Pertanyaan untuk Dijawab
[1] Kutip bagian dari artikel profil pendiri UNIKOM, mulai dari "Prof. Dr. Ir. H. Eddy Soeryanto Soegoto, M.T. (Founder" sampai dengan "dengan nama UNIKOM.".
[2] Terjemahkan kalimat dari artikel profil pendiri UNIKOM berikut ke dalam bahasa Inggris: "Tak banyak entrepreneur yang memiliki jiwa entrepreneur sejati."

Blok Teks
Prof. Dr. Ir. H. Eddy Soeryanto Soegoto, M.T. (Founder & Rektor UNIKOM)

Oleh: Syulianita (Editor) - 29 January 2020

Naskah: Suci Yulianita Foto: Sutanto/Dok. UNIKOM

 

Tak banyak entrepreneur yang memiliki jiwa entrepreneur sejati. Rajin, tekun, pantang menyerah, jeli melihat peluang, action oriented, memiliki entrepreneurial mindset, serta disiplin merupakan kunci dan syarat mutlak untuk menjadi seorang entrepreneur. Dan, Prof. Dr. Ir. H. Eddy Soeryanto Soegoto, M.T. merupakan salah seorang entrepreneur andal di negeri ini, yang kiprahnya terkenal hingga ke mancanegara melalui kampus yang didirikannya sejak tahun 2000 silam, Universitas Komputer Indonesia atau yang lebih dikenal dengan nama UNIKOM.

Data yang Dikumpulkan
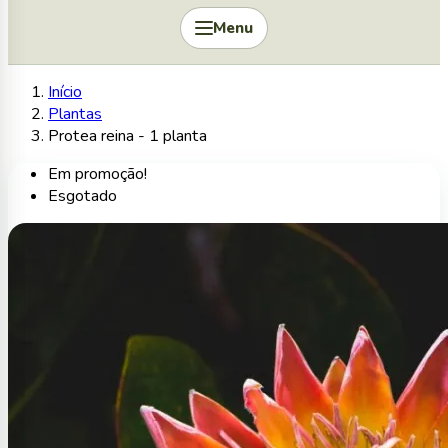
Menu
Início
Plantas
Protea reina - 1 planta
Em promoção!
Esgotado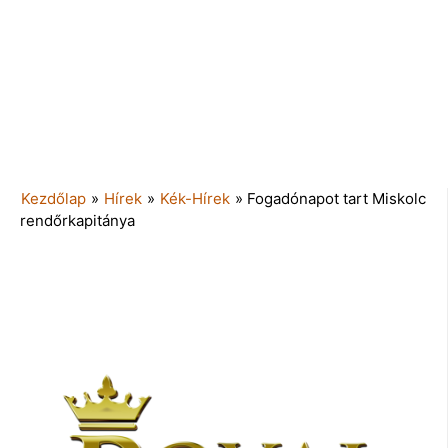
Kezdőlap
»
Hírek
»
Kék-Hírek
»
Fogadónapot tart Miskolc
rendőrkapitánya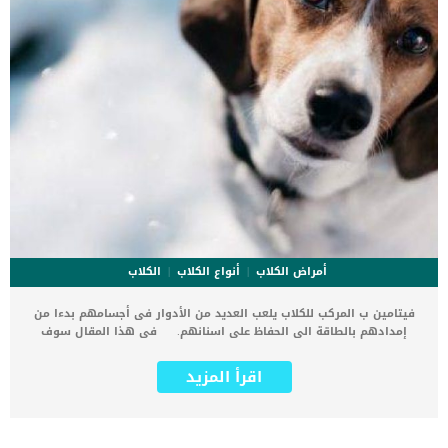
أمراض الكلاب
أنواع الكلاب
الكلاب
فيتامين ب المركب للكلاب يلعب العديد من الأدوار فى أجسامهم بدءا من
إمدادهم بالطاقة الى الحفاظ على اسنانهم. فى هذا المقال سوف
نتعرف على اهمية فيتامين ب المركب للكلاب وكيف تكتشف ان كلبك
يعاني من نقص فيتامين ب. يؤثر فيتامين ب المركب على جميع وظائف
اقرأ المزيد
واجهزة جسم الكلب تقريبا. كما ان هناك العديد من الفيتامينات التى تندرج
تحت فئة فيتامين ب المركب سوف نتعرف عليها فى هذا المقال. اقرأ
ايضا: فوائد فيتامين (E) للكلاب المكون السحري لصحة كلبك الفيتامينات
التى تندرج تحت فئة فيتامين ب المركب فيتامين ب 1 ” الثيامين” يحتاجه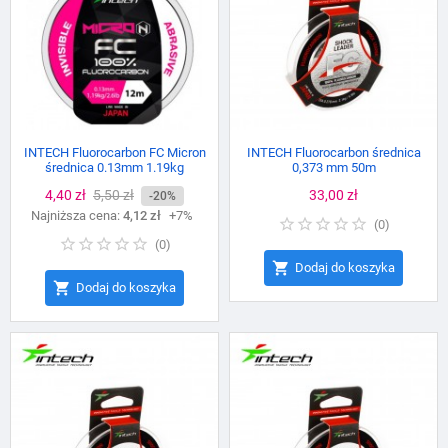
INTECH Fluorocarbon FC Micron
INTECH Fluorocarbon średnica
średnica 0.13mm 1.19kg
0,373 mm 50m
Cena
4,40 zł
Cena
5,50 zł
Cena
33,00 zł
-20%
Najniższa cena:
podstawowa
4,12 zł
+7%
(
0
)
(
0
)

Dodaj do koszyka

Dodaj do koszyka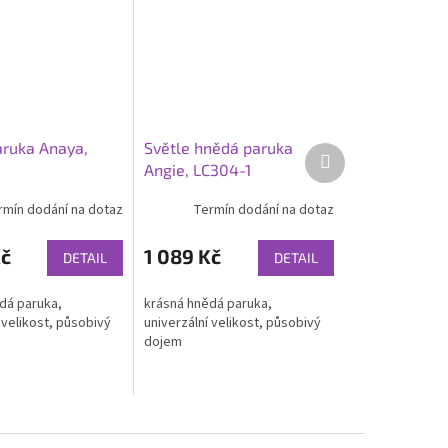
ruka Anaya,
Světle hnědá paruka
Další
Angie, LC304-1
produkt
rmín dodání na dotaz
Termín dodání na dotaz
Kč
1 089 Kč
DETAIL
DETAIL
dá paruka,
krásná hnědá paruka,
 velikost, působivý
univerzální velikost, působivý
dojem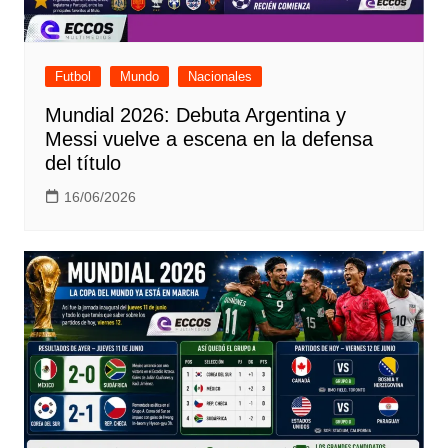
Futbol
Mundo
Nacionales
Mundial 2026: Debuta Argentina y
Messi vuelve a escena en la defensa
del título
16/06/2026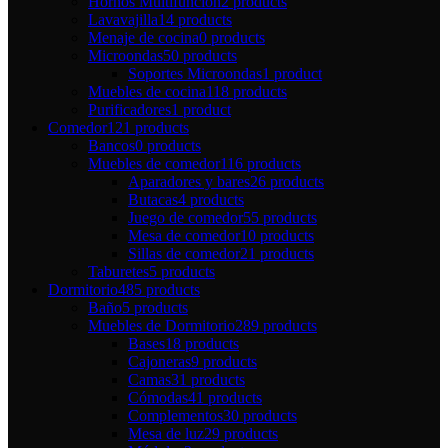
Hornos Multifunción
2 products
Lavavajilla
14 products
Menaje de cocina
0 products
Microondas
50 products
Soportes Microondas
1 product
Muebles de cocina
118 products
Purificadores
1 product
Comedor
121 products
Bancos
0 products
Muebles de comedor
116 products
Aparadores y bares
26 products
Butacas
4 products
Juego de comedor
55 products
Mesa de comedor
10 products
Sillas de comedor
21 products
Taburetes
5 products
Dormitorio
485 products
Baño
5 products
Muebles de Dormitorio
289 products
Bases
18 products
Cajoneras
9 products
Camas
31 products
Cómodas
41 products
Complementos
30 products
Mesa de luz
29 products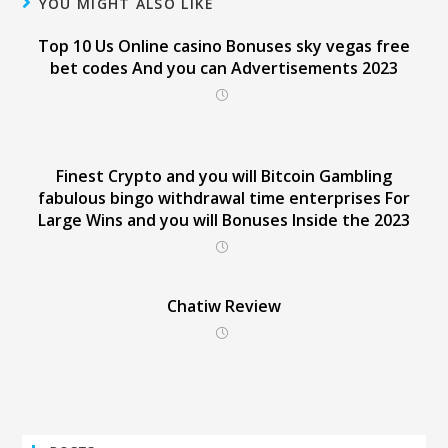
YOU MIGHT ALSO LIKE
Top 10 Us Online casino Bonuses sky vegas free
bet codes And you can Advertisements 2023
Finest Crypto and you will Bitcoin Gambling
fabulous bingo withdrawal time enterprises For
Large Wins and you will Bonuses Inside the 2023
Chatiw Review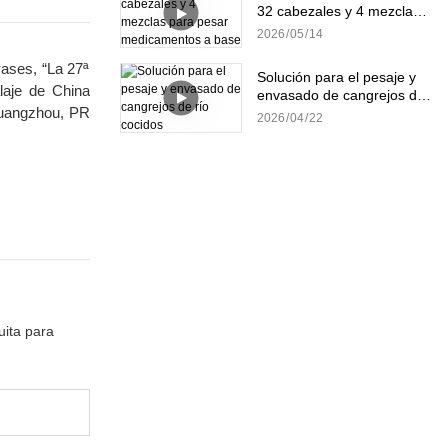
32 cabezales y 4 mezclas
para pesar medicamentos
2026
05
14
a base de hierbas.
vases, “La 27ª
Solución para el pesaje y
laje de China
envasado de cangrejos de
 Guangzhou, PR
río cocidos
2026
04
22
uita para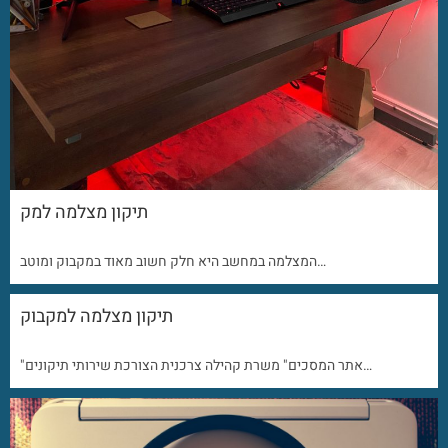
תיקון מצלמה למק
המצלמה במחשב היא חלק חשוב מאוד במקבוק ומוטב…
תיקון מצלמה למקבוק
"אתר המסכים" משרת קהילה צרכנית הצורכת שירותי תיקונים…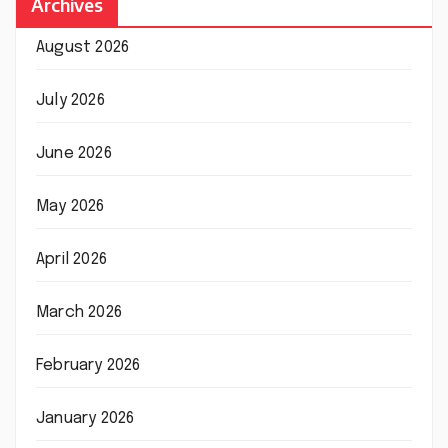
Archives
August 2026
July 2026
June 2026
May 2026
April 2026
March 2026
February 2026
January 2026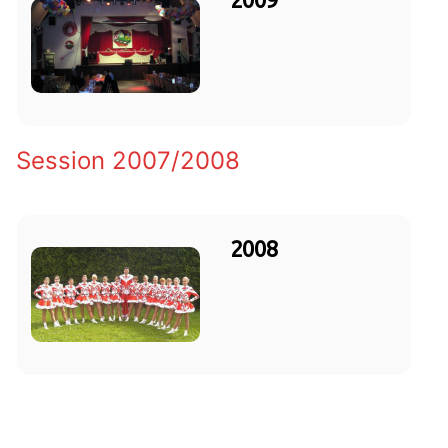
Session 2007/2008
2008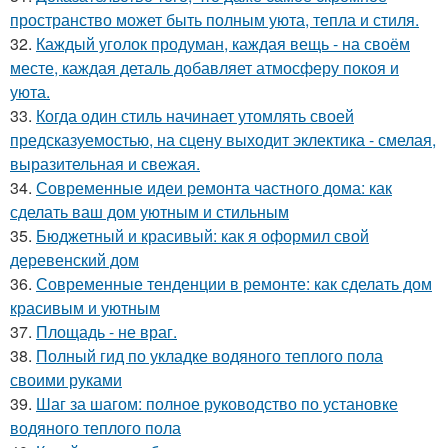
пространство может быть полным уюта, тепла и стиля.
32.
Каждый уголок продуман, каждая вещь - на своём
месте, каждая деталь добавляет атмосферу покоя и
уюта.
33.
Когда один стиль начинает утомлять своей
предсказуемостью, на сцену выходит эклектика - смелая,
выразительная и свежая.
34.
Современные идеи ремонта частного дома: как
сделать ваш дом уютным и стильным
35.
Бюджетный и красивый: как я оформил свой
деревенский дом
36.
Современные тенденции в ремонте: как сделать дом
красивым и уютным
37.
Площадь - не враг.
38.
Полный гид по укладке водяного теплого пола
своими руками
39.
Шаг за шагом: полное руководство по установке
водяного теплого пола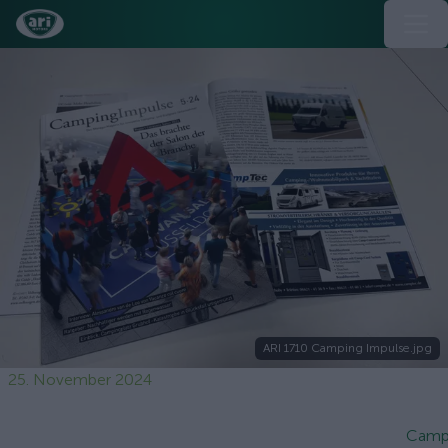
ARI 1710 Camping Impulse.jpg
25. November 2024
Camp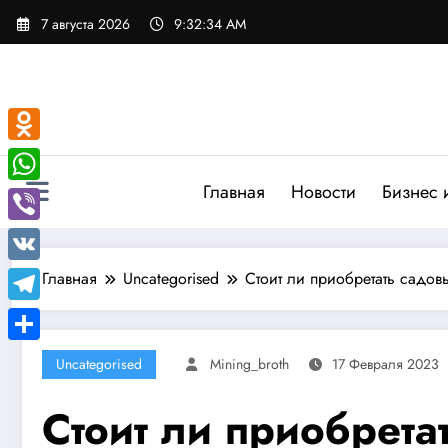
Перейти
7 августа 2026
9:32:35 AM
к
содержимому
Odnoklassniki
Главная
Новости
Бизнес 
WhatsApp
Viber
VK
Главная
Uncategorised
Стоит ли приобретать сад
Telegram
Отправить
Uncategorised
Mining_broth
17 Февраля 2023
Стоит ли приобрет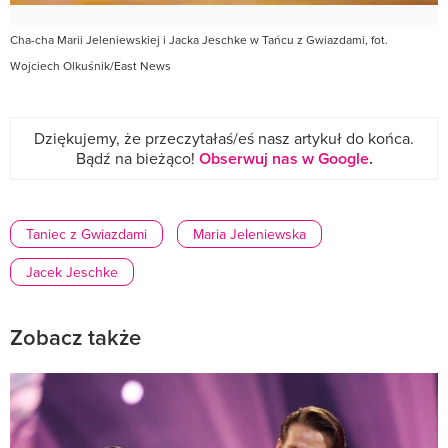
Cha-cha Marii Jeleniewskiej i Jacka Jeschke w Tańcu z Gwiazdami, fot.
Wojciech Olkuśnik/East News
Dziękujemy, że przeczytałaś/eś nasz artykuł do końca.
Bądź na bieżąco!
Obserwuj nas w Google
.
Taniec z Gwiazdami
Maria Jeleniewska
Jacek Jeschke
Zobacz także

Kumpulan Jawaban
[1]
Prof. Dr. Ir. H. Eddy Soeryanto Soegoto, M.T. (Founder & Rektor UNIKOM)

Oleh: Syulianita (Editor) - 29 January 2020

Naskah: Suci Yulianita Foto: Sutanto/Dok. UNIKOM

 

Tak banyak entrepreneur yang memiliki jiwa entrepreneur sejati. Rajin, tekun, pantang menyerah, jeli melihat peluang, action oriented, memiliki entrepreneurial mindset, serta disiplin merupakan kunci dan syarat mutlak untuk menjadi seorang entrepreneur. Dan, Prof. Dr. Ir. H. Eddy Soeryanto Soegoto, M.T. merupakan salah seorang entrepreneur andal di negeri ini, yang kiprahnya terkenal hingga ke mancanegara melalui kampus yang didirikannya sejak tahun 2000 silam, Universitas Komputer Indonesia atau yang lebih dikenal dengan nama UNIKOM.

[2] Not many entrepreneurs have a true entrepreneurial spirit.